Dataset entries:
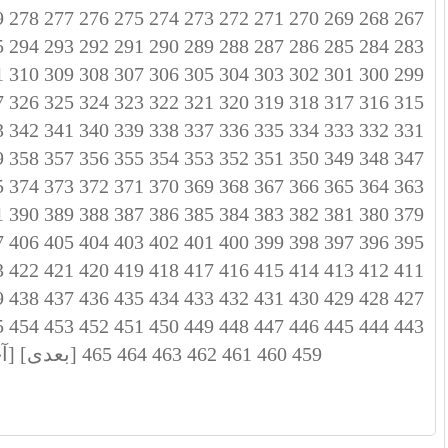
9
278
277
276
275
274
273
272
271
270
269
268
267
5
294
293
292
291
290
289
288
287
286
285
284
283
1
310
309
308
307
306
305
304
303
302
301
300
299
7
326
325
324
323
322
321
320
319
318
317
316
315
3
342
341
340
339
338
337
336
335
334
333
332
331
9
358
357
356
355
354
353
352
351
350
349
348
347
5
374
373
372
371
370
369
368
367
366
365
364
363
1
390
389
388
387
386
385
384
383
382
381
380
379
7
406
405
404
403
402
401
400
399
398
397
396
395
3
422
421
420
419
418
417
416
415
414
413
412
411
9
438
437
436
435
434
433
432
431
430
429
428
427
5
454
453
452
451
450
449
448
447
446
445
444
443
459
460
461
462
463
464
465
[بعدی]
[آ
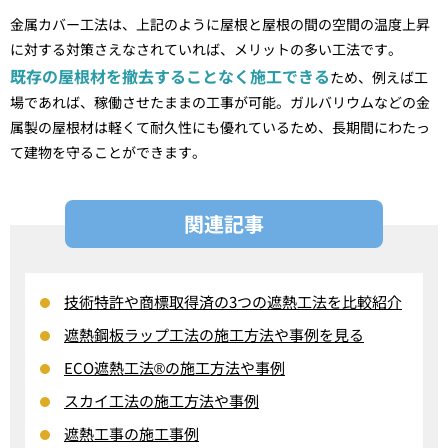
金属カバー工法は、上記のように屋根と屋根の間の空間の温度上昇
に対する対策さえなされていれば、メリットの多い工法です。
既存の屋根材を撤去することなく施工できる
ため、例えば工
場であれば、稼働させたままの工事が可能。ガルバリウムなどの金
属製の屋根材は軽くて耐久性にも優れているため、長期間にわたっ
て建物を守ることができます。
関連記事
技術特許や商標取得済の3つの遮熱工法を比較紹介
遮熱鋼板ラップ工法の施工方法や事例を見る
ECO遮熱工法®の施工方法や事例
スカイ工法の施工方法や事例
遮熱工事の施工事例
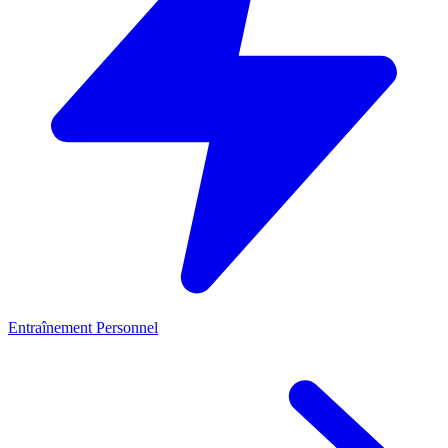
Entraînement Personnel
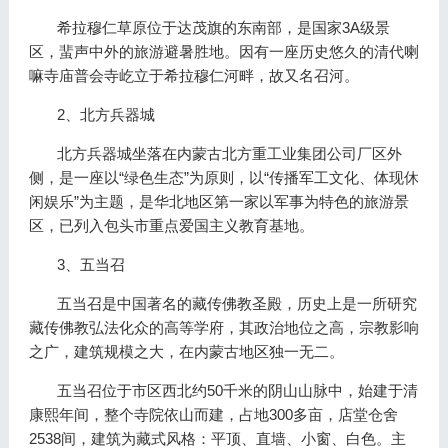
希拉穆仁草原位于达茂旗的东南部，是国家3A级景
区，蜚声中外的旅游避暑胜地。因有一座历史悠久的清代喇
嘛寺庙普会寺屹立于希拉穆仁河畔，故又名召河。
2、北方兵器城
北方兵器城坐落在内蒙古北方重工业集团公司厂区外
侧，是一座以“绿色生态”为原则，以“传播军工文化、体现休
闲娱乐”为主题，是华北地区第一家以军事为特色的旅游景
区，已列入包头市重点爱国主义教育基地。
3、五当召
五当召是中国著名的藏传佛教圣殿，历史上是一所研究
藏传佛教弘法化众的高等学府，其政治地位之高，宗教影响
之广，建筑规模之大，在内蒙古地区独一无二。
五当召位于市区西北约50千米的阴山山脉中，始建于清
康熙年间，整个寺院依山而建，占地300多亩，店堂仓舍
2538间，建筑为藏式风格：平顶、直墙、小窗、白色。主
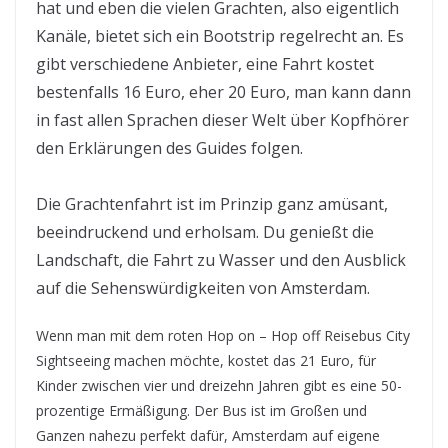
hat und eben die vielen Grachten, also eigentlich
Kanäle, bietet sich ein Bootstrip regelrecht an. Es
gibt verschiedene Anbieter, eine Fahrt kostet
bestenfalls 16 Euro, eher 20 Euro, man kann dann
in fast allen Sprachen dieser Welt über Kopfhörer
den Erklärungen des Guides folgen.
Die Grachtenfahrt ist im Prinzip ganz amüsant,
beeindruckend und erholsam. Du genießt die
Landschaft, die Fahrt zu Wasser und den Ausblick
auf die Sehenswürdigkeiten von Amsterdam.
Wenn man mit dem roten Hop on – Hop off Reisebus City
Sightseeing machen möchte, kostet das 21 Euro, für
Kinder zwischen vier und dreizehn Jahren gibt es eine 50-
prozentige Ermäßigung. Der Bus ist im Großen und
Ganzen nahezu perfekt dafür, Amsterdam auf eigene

* EXERCISE INSTRUCTIONS: Copy out the entries verbatim and leave the images out.

* TASK RESULT:
9
278
277
276
275
274
273
272
271
270
269
268
267
5
294
293
292
291
290
289
288
287
286
285
284
283
1
310
309
308
307
306
305
304
303
302
301
300
299
7
326
325
324
323
322
321
320
319
318
317
316
315
3
342
341
340
339
338
337
336
335
334
333
332
331
9
358
357
356
355
354
353
352
351
350
349
348
347
5
374
373
372
371
370
369
368
367
366
365
364
363
1
390
389
388
387
386
385
384
383
382
381
380
379
7
406
405
404
403
402
401
400
399
398
397
396
395
3
422
421
420
419
418
417
416
415
414
413
412
411
9
438
437
436
435
434
433
432
431
430
429
428
427
5
454
453
452
451
450
449
448
447
446
445
444
443
459
460
461
462
463
464
465
[بعدی]
[آ
金属カバー工法は、上記のように屋根と屋根の間の空間の温度上昇
に対する対策さえなされていれば、メリットの多い工法です。
既存の屋根材を撤去することなく施工できる
ため、例えば工
場であれば、稼働させたままの工事が可能。ガルバリウムなどの金
属製の屋根材は軽くて耐久性にも優れているため、長期間にわたっ
て建物を守ることができます。
関連記事
技術特許や商標取得済の3つの遮熱工法を比較紹介
遮熱鋼板ラップ工法の施工方法や事例を見る
ECO遮熱工法®の施工方法や事例
スカイ工法の施工方法や事例
遮熱工事の施工事例
Entraînement Personnel
希拉穆仁草原位于达茂旗的东南部，是国家3A级景
区，蜚声中外的旅游避暑胜地。因有一座历史悠久的清代喇
嘛寺庙普会寺屹立于希拉穆仁河畔，故又名召河。
2、北方兵器城
北方兵器城坐落在内蒙古北方重工业集团公司厂区外
侧，是一座以“绿色生态”为原则，以“传播军工文化、体现休
闲娱乐”为主题，是华北地区第一家以军事为特色的旅游景
区，已列入包头市重点爱国主义教育基地。
3、五当召
五当召是中国著名的藏传佛教圣殿，历史上是一所研究
藏传佛教弘法化众的高等学府，其政治地位之高，宗教影响
之广，建筑规模之大，在内蒙古地区独一无二。
五当召位于市区西北约50千米的阴山山脉中，始建于清
康熙年间，整个寺院依山而建，占地300多亩，店堂仓舍
2538间，建筑为藏式风格：平顶、直墙、小窗、白色。主
hat und eben die vielen Grachten, also eigentlich
Kanäle, bietet sich ein Bootstrip regelrecht an. Es
gibt verschiedene Anbieter, eine Fahrt kostet
bestenfalls 16 Euro, eher 20 Euro, man kann dann
in fast allen Sprachen dieser Welt über Kopfhörer
den Erklärungen des Guides folgen.
Die Grachtenfahrt ist im Prinzip ganz amüsant,
beeindruckend und erholsam. Du genießt die
Landschaft, die Fahrt zu Wasser und den Ausblick
auf die Sehenswürdigkeiten von Amsterdam.
Wenn man mit dem roten Hop on – Hop off Reisebus City
Sightseeing machen möchte, kostet das 21 Euro, für
Kinder zwischen vier und dreizehn Jahren gibt es eine 50-
prozentige Ermäßigung. Der Bus ist im Großen und
Ganzen nahezu perfekt dafür, Amsterdam auf eigene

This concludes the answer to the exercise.